Os seres humanos vivem de acordo com ideias puramente ficcionais, sem nenhum equivalente na realidade. Essas ficções, por exemplo, " todos são iguais", " a honestidade é a melhor política" e "os fins justificam o meio", permitem que os humanos lidem com a realidade de forma mais efetiva. São construtos ou suposições e não hipóteses que podem ser testadas e confirmadas. Elas podem ser dispensadas quando deixam de ser úteis.[carece de fontes?]
Adler refuta o determinismo histórico de Freud, isto é, as experiências durante a infância inicial determinam a personalidade. Para Adler os humanos são mais motivados por suas expectativas em relação ao futuro do que pelas experiências do passado.[carece de fontes?]
As metas existem subjetivamente ou mentalmente, aqui e agora, como metas ou ideais que afetam o presente comportamento. A meta final pode ser uma ficção, isto é, um ideal impossível de realizar, mas continua sendo um estímulo muito real para a busca humana e para a explicação final da conduta.
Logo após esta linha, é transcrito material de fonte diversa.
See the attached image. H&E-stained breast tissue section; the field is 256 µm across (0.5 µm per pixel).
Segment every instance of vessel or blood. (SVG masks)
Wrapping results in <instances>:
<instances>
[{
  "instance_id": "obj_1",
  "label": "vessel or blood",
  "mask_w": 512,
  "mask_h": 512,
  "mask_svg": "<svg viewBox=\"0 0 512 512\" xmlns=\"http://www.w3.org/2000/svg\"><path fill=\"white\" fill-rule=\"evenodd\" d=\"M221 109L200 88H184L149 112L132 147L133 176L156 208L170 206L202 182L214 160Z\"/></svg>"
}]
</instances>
Se uma pessoa, por exemplo, acredita que existe um céu para as pessoas virtuosas e um inferno para as pecadoras, essa crença exercerá uma considerável influência em sua conduta.[carece de fontes?]
A pessoa normal pode libertar-se da influência dessas ficções e enfrentar a realidade quando necessária atitude que a pessoa neurótica é incapaz de tomar. Adler identificava a teoria de Freud com o princípio da causalidade, e a sua própria teoria com o princípio do finalismo.[carece de fontes?]
Três estágios em seu pensamento com relação à meta final dos seres humanos: ser agressivo, ser poderoso e ser superior.[carece de fontes?]
1908 – Adler tinha chegado à conclusão de que a agressão era mais importante do que a sexualidade.[carece de fontes?]
1910 – O impulso agressivo foi substituído pelo "desejo de poder". Adler identificou o poder com a masculinidade e a fraqueza com a feminilidade. Nesse estágio apresentou as ideias do "protesto masculino", uma forma de supercompensação empregada tanto por homens quanto por mulheres quando se sentem inadequados e inferiores.[carece de fontes?]
Mais tarde, Adler abandonou o "desejo de poder" em favor da "busca da superioridade". Superioridade, não quer dizer distinção social, liderança ou uma posição preeminente na sociedade. Por superioridade, Adler queria dizer, que é a busca de uma completude perfeita. É a grande pulsão ascendente.[carece de fontes?]
A superioridade é inata. Não só é parte da vida, mas também é a própria vida. Do nascimento até a morte, a busca da superioridade leva a pessoa de um estágio de desenvolvimento para o próximo. Adler reconheceu que a busca da superioridade pode manifestar-se de inúmeras maneiras diferentes, e que cada pessoa tem seu modo concreto de atingir ou tentar atingir a perfeição. A pessoa neurótica, por exemplo, busca auto-estima, poder e auto-engrandecimento – em outras palavras, metas egoístas – ao passo que a pessoa normal busca metas de caráter primariamente social.[carece de fontes?]
Sentimentos de inferioridade e compensação
Adler sugeriu que a razão do lugar de uma determinada doença era uma inferioridade básica naquela região, uma inferioridade existente em virtude de hereditariedade ou de alguma anormalidade desenvolvimental. Ele então observou que uma pessoa com um órgão defeituoso geralmente tenta compensar essa fraqueza, fortalecendo-o por meio de um treinamento intensivo. Depois, Adler ampliou o conceito sobre inferioridade de órgão, para incluir quaisquer sentimentos de inferioridade, desde os decorrentes das incapacidades psicológicas ou sociais subjetivamente sentidas aos originados de fraquezas ou deficiências corporais reais.[carece de fontes?]
Os sentimentos de inferioridade surgem de um senso de incompletude ou imperfeição em qualquer esfera da vida. Por exemplo, a criança é motivada por seus sentimentos de inferioridade a buscar um nível superior de desenvolvimento. Quando atinge esse nível, começa a sentir-se inferior novamente e inicia mais uma vez o movimento ascendente.[carece de fontes?]